CVS and Walgreens were warned in February by attorneys general in 20 conservative-leaning states that selling abortion pills via mail in their states could result in legal action. A large portion of those states have regulations confining early termination extensively or the pills explicitly, yet the lawyers general said mail-request mifepristone likewise crosses paths with the Comstock Act.

In the past, how have courts dealt with the Comstock Act?

Beginning in the 1930s, federal courts issued rulings that significantly limited the scope of the law’s application. Peruse in a real sense, the law could be deciphered to ban practically any clinical thing that could be utilized in an early termination.

Rebouché stated, “The interpretation being advanced would apply to all kinds of articles, such as surgical gloves, which are just basic health care equipment.”

A significant ruling from 1936 came to the conclusion that the law could only apply if the sender of a product or drug specifically intended for it to be used illegally for abortion.

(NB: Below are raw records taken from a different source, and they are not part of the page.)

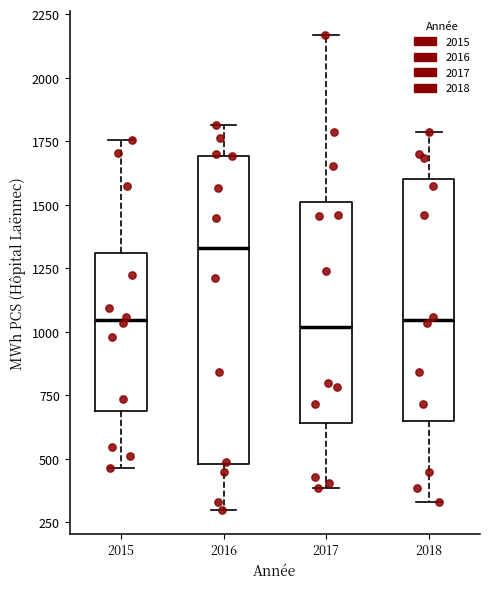

Which box's median line is the highest?

2016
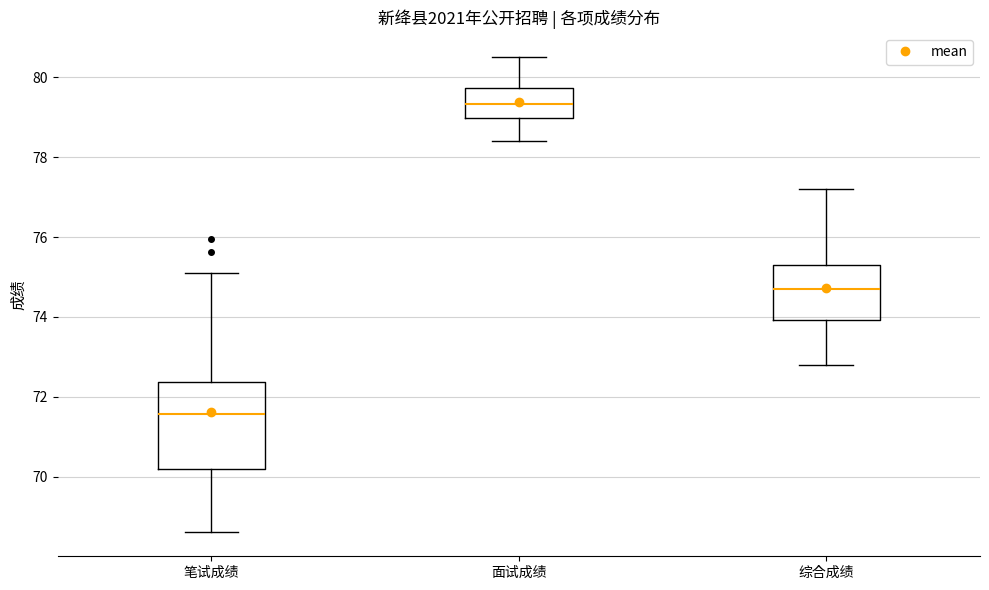

Where does the upper whisker of the box for 综合成绩 end on the y-axis? The values are not printed on the chart, so give them approximately, as read against the axis.

77.2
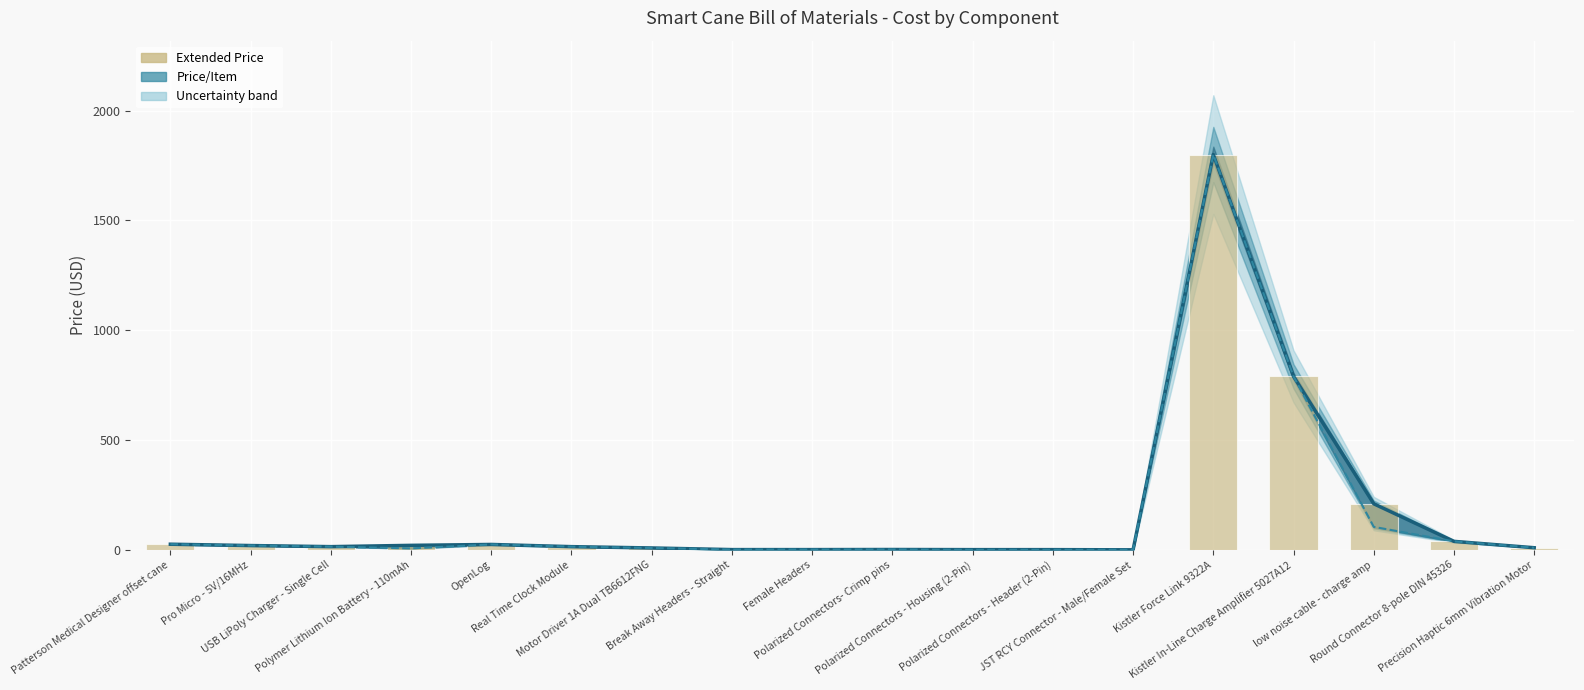

What is the greatest value displayed?

1800.0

In December, the Biden organization’s Equity Division endeavored to reinforce that translation, giving an assessment that Comstock couldn’t be utilized to ban the mailing of fetus removal pills due to their numerous lawful purposes, including during unnatural birth cycles and under early termination boycott exemptions.

Again, Kacsmaryk disagreed with that viewpoint and stated that the law “plainly does not require intent on the part of the seller.”


In the event that the Supreme Court decides to hear Comstock, the decision could have significant repercussions for American women, abortion providers, and those who oppose them.

Although Kacsmaryk’s order only covers mifepristone, the same strategy could potentially be applied to other medications.

Misoprostol, a second medication, is currently taken with mifepristone. Early termination facilities have said that assuming mifepristone were pulled from the market, they would change to utilizing just the subsequent medication, which is likewise used to treat other ailments.

Yet, whether Comstock could be utilized to likewise abridge shipments of misoprostol isn’t clear, since it is generally endorsed for stomach ulcers and different purposes.

What would happen if the Supreme Court upholds the pill ruling for abortion?

Experts warn that additional legal battles may ensue even if the Supreme Court upholds the Texas decision and prohibits the sale of mifepristone.

Public hearings and internal FDA reviews are the FDA’s own procedures for revoking drug approvals. The procedure might take a few months or years. Experts say that mifepristone manufacturer Danco Laboratories, which is a party to the case, could sue for “due process” claims if those steps are skipped.

Due to the fact that there is practically no legal precedent for a judge to overrule the FDA’s medical determinations, the FDA is also under pressure to basically ignore a negative court decision.

In a statement released on Friday, Democratic Senator Ron Wyden of Oregon stated, “There is no way this decision has a basis in law.” The FDA, specialists, and drug stores can and should approach their positions like nothing has changed.”

Legal experts say that the FDA has always had a lot of leeway in how it uses its power. For instance, the agency allows a number of untested supplements and remedies to remain on the market because they are essentially safe and removing them would use up the limited resources the agency has.

Considering that mifepristone stays protected and viable for finishing pregnancy, a few specialists say the organization ought to just permit the pill to stay available as an unapproved drug.

“Regardless of whether a court needs to arrange that the FDA follows through with something, the organization actually has caution by they way it does that thing,” Rebouché said.